The long hours of the night passed; morning broke cold and gray through the eastern sky, making the soft lamp-light that flooded the room look pale and wan in the dim, gray morn. The white face lying against the pillow had never stirred, nor had the blue eyes unclosed. The sun was high in the heavens when it occurred to him, for the first time, that the folks would be greatly worried about him. During the night the girl's white lips had parted, and she murmured, faintly: "I must push on through the terrible storm, though the faintness of death seems creeping over me, for Miss Rosamond is waiting for the velvet ribbon."
Hubert Varrick's strained ears had caught the words as he bent over her, and as he heard them his rage knew no bounds, for it was clear enough to him now that Jessie Bain, the girl he loved, had been the victim of Rosamond Lee's cruelty. The blood fairly boiled in his veins. He felt that he could never look upon Rosamond Lee's face again.

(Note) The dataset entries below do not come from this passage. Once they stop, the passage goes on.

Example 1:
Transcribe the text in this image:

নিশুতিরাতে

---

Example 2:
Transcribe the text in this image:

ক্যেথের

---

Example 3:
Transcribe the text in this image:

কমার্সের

He was so accustomed to terrible surprises that nothing seemed to affect him of late. That Jessie Bain should have found employment under his own grandfather's roof shocked him a little at first.
But as he began to fully realize it, he said to himself that it was the hand of fate that had led her there, that he might find her. It was not until the sun had climbed the horizon, had crossed it, and was sinking down on the other side, that consciousness came back to Jessie Bain. With the first fluttering of the white eyelids, the doctor in attendance motioned Hubert Varrick away.
"She must not see you," he said. "It might give her a set-back. Just now we can not be too careful of her."
This was a great disappointment to Varrick, but he tried to bear it patiently.